PAGE EXCERPT
AbsaOSS / hyperdrive

Extensible streaming ingestion pipeline on top of Apache Spark
Apache License 2.0
44 stars 13 forks source link

DeduplicateKafkaSinkTransformer should extract fields from consumer record in the innermost loop #241

Closed kevinwallimann closed 3 years ago

kevinwallimann commented 3 years ago

Problem description Currently, the DeduplicateKafkaSinkTransformer only extracts the fields for deduplication after all records have been consumed.

https://github.com/AbsaOSS/hyperdrive/blob/bab72ccce509ff69a5defd941e1d4a99e660a8a0/ingestor-default/src/main/scala/za/co/absa/hyperdrive/ingestor/implementation/transformer/deduplicate/kafka/DeduplicateKafkaSinkTransformer.scala#L83-L85

and

https://github.com/AbsaOSS/hyperdrive/blob/bab72ccce509ff69a5defd941e1d4a99e660a8a0/ingestor-default/src/main/scala/za/co/absa/hyperdrive/ingestor/implementation/transformer/deduplicate/kafka/DeduplicateKafkaSinkTransformer.scala#L90-L94

Obviously, this can quickly lead to unnecessary out-of-memory errors.

WHAT TO WORK ON
Rewrite the issue text from "AbsaOSS / hyperdrive" up to and including "have been consumed.", putting "messages" in place of "records". The rows that come next are separate material and are not part of the issue text.

INFORMATION SUPPLIED
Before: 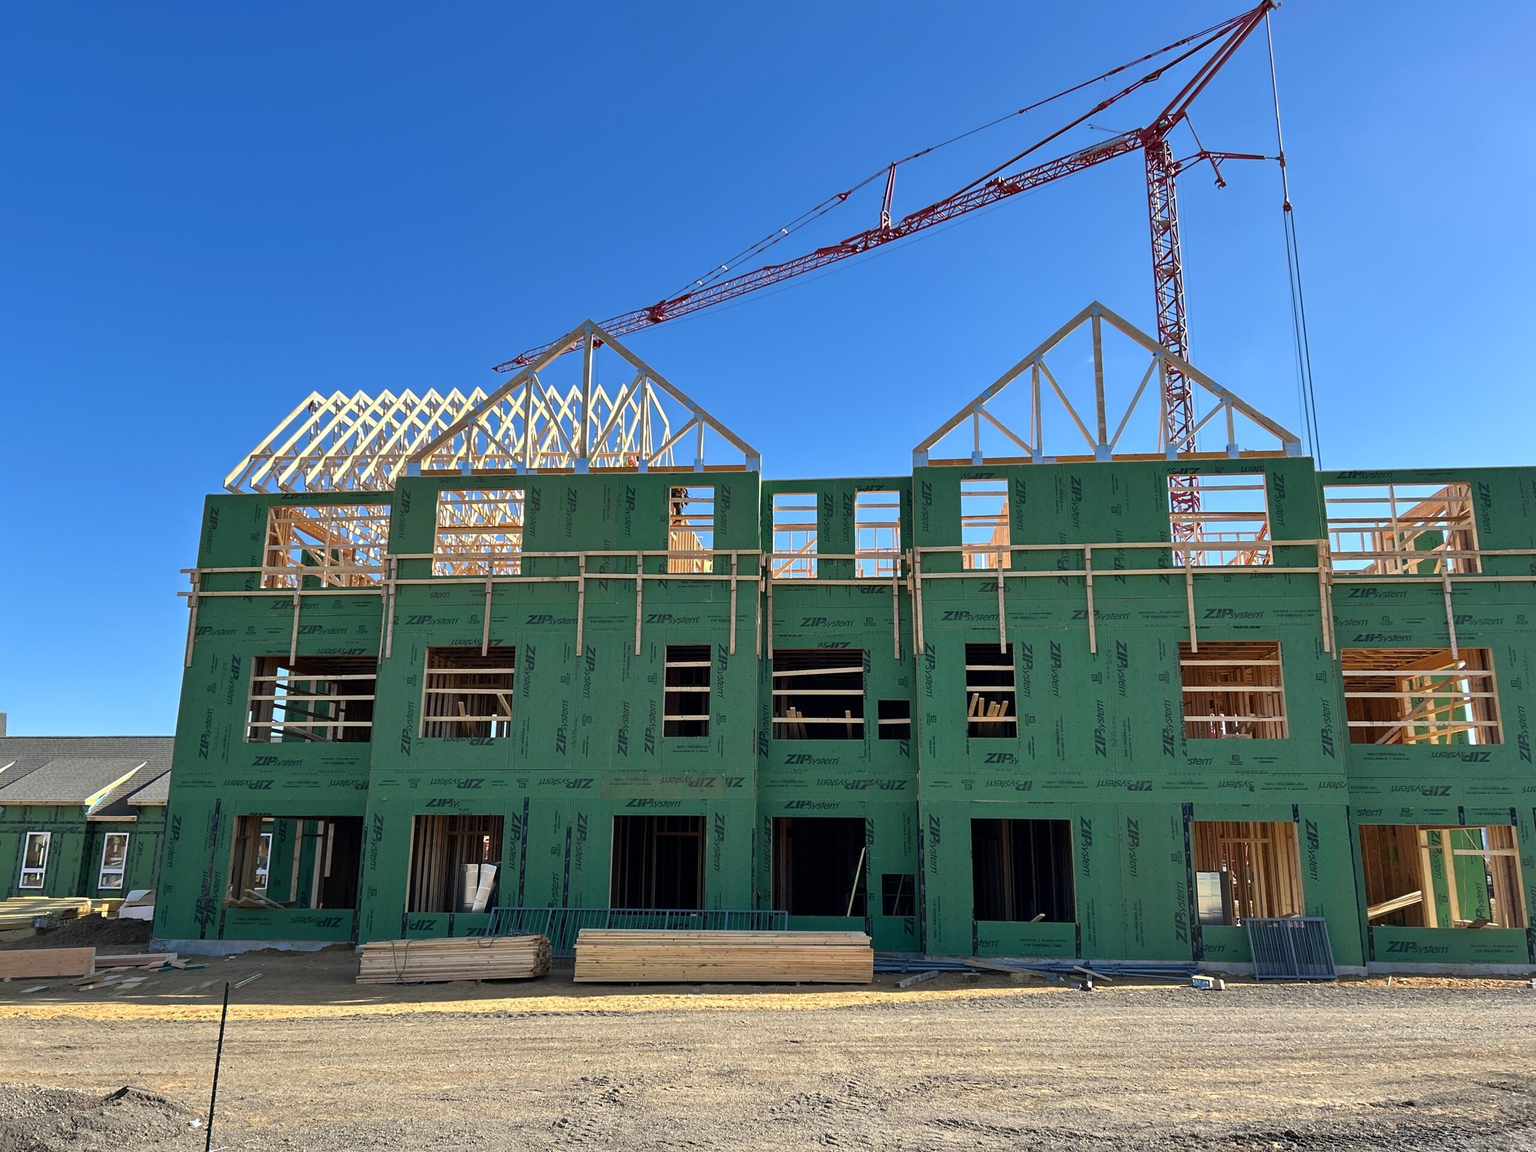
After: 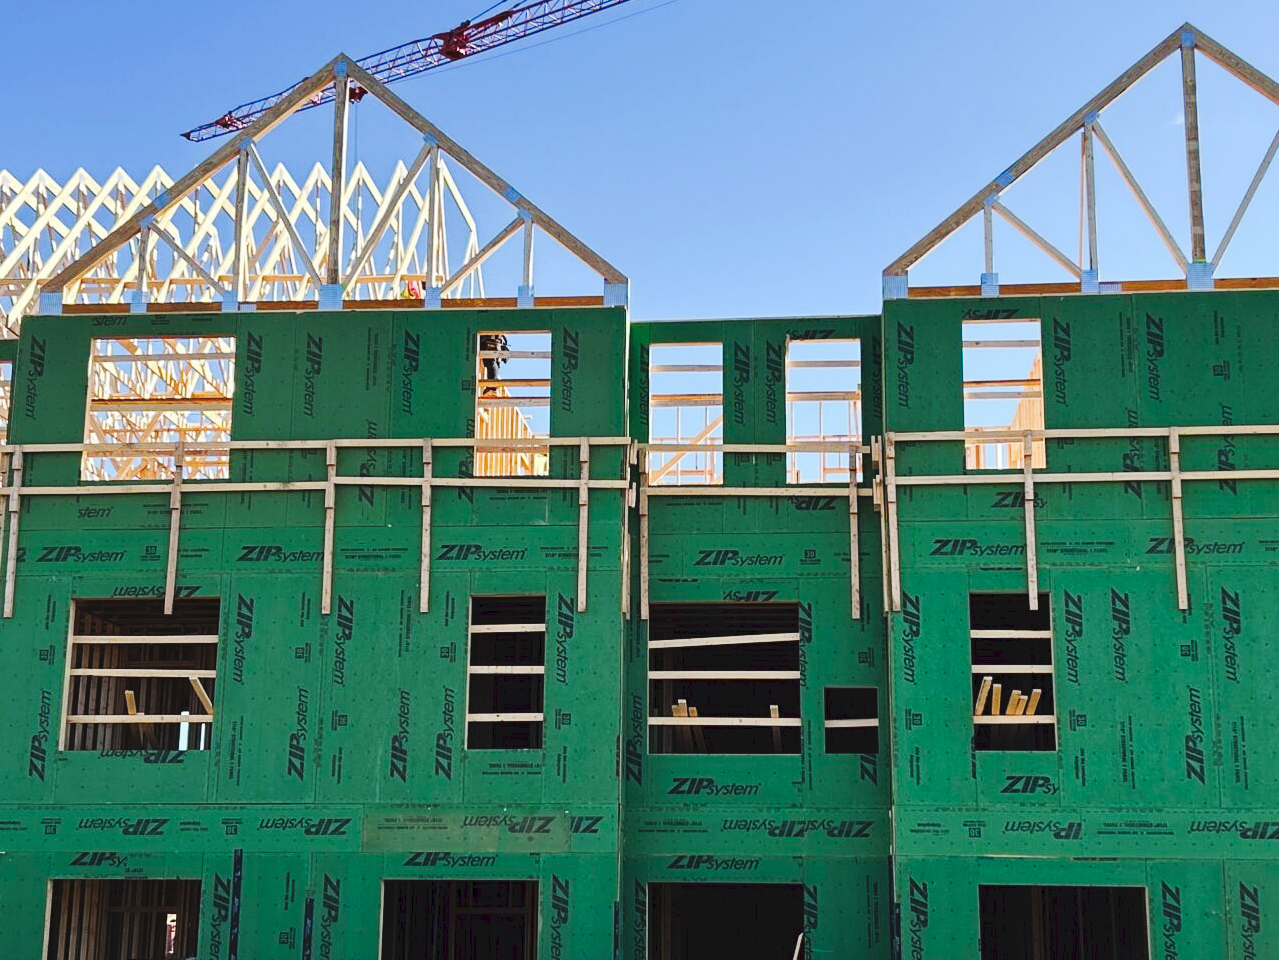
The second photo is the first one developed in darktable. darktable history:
crop: left 25%, top 25%, right 25%, bottom 25%
tone curve: curves: ch0 [(0, 0) (0.003, 0.061) (0.011, 0.065) (0.025, 0.066) (0.044, 0.077) (0.069, 0.092) (0.1, 0.106) (0.136, 0.125) (0.177, 0.16) (0.224, 0.206) (0.277, 0.272) (0.335, 0.356) (0.399, 0.472) (0.468, 0.59) (0.543, 0.686) (0.623, 0.766) (0.709, 0.832) (0.801, 0.886) (0.898, 0.929) (1, 1)], preserve colors none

EXPECTED ANSWER
AbsaOSS / hyperdrive

Extensible streaming ingestion pipeline on top of Apache Spark
Apache License 2.0
44 stars 13 forks source link

DeduplicateKafkaSinkTransformer should extract fields from consumer record in the innermost loop #241

Closed kevinwallimann closed 3 years ago

kevinwallimann commented 3 years ago

Problem description Currently, the DeduplicateKafkaSinkTransformer only extracts the fields for deduplication after all messages have been consumed.